Alright.  I know I said I was gonna get off my soapbox.  But I can't help it.  I ran into another situation that just gets to me.  So, please, cut me a little slack as I rant and rave up here on my soapbox for a paragraph or two.  Here goes...

I just want to say some parents drive me nuts!!!!  I was working with the parents of one of my kids at work the other night.  Both parents were there with the kid which is a good sign.  During group, they both agreed that the kid was doing well.  Mom expressed some concern over how soon to trust the kid since the kid's been struggling behaviorally over the last few years.  This is normal and not an issue for me.  What happened next IS the issue.

Mom and dad want to talk to me in my office for a few minutes which was somewhat of a red flag for me.  They wanted to review what the kid's rules were at home.  So I went over it with them.  They were both fine with the rules.  Then Mom wanted to talk to me alone.  Major red flag number 2.  She tells me the kid has violated the rules at least twice.  Dad has not done anything about it and she wanted to know if the kid told me any of this.

Here's a side note issue I have with her wanting to know if the kid admitted this to me.  This is a teenager we're talking about.  Of course the kid isn't going to 'fess up to breaking rules to me when I am the one who will give the kid a consequence for it.  That is normal teenage behavior.  Just walk into any high school in the US - or most anywhere else for that matter - and see if a kid will walk up to a person in authority and admit that they broke a rule with absolutely no more motivation to do so beyond "it's the right thing to do to show honesty".   To me it's a little unreasonable to expect a teenager to come forth of his or her own volition and admit that he or she broke rules to the person who will give him consequences for it.

**WRITTEN TASK 1:**
In the rant about a meeting with a kid's parents, what did the parents want to go over with the writer in the office?
**WRITTEN TASK 2:**
Translate this sentence from the rant about the parents into Spanish: "They were both fine with the rules."
**WRITTEN TASK 3:**
Carry on the rant about the parents from the point where it stops.
The records have nothing to do with this.

[Dataset entries]
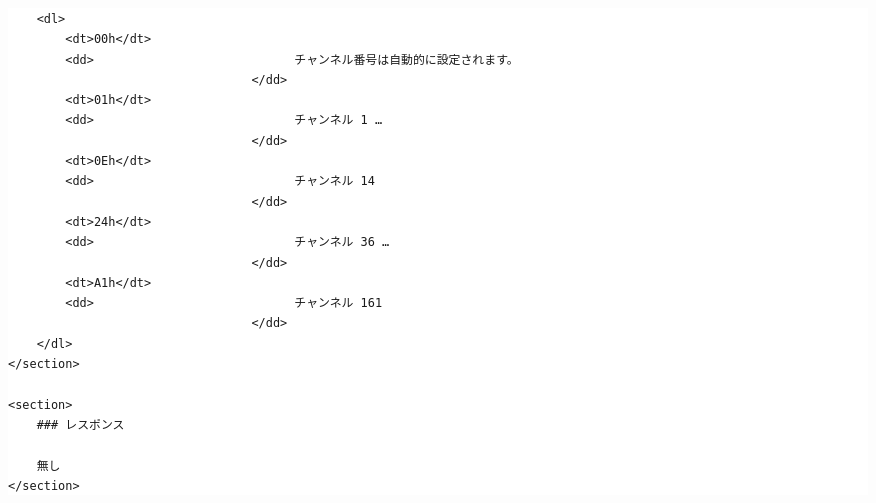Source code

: 
        <dl>
            <dt>00h</dt>
            <dd>                            チャンネル番号は自動的に設定されます。
                                      </dd>
            <dt>01h</dt>
            <dd>                            チャンネル 1 …​
                                      </dd>
            <dt>0Eh</dt>
            <dd>                            チャンネル 14
                                      </dd>
            <dt>24h</dt>
            <dd>                            チャンネル 36 …​
                                      </dd>
            <dt>A1h</dt>
            <dd>                            チャンネル 161
                                      </dd>
        </dl>
    </section>

    <section>
        ### レスポンス

        無し
    </section>
</section>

**WRITTEN REPLY 1:**
They wanted to review the kid's rules at home.

**WRITTEN REPLY 2:**
A los dos les parecieron bien las reglas.

**WRITTEN REPLY 3:**
Now, back to what really bothers me, if you aren't already jumping up and down at the same issues I'm having here.  Why is Dad not holding this kid accountable?  Even bigger issue to me - why aren't these parents on the same page with regards to parenting this kid?  No wonder the kid gets away with breaking rules!  Parents are not suppose to be their kids' best friends!  They are suppose to be parents.  That sometimes means doing unpopular things in the kids' eyes.  Sometimes that means putting up with the kid screaming, kicking and telling parents that the kid(s) hate them and parents have ruined the kid's life.  Trust me.  The kids will get over it and most likely be grateful you parented them as they get older.  Parent them, will ya!

Just for the record.  I do not at this time have kids of my own.  But this is common sense people!  And we wonder why society, generally speaking, is so screwed up now days...

So it was a little more than a paragraph or two.  Thank you for your indulgence as I now attempt to climb down off my soapbox.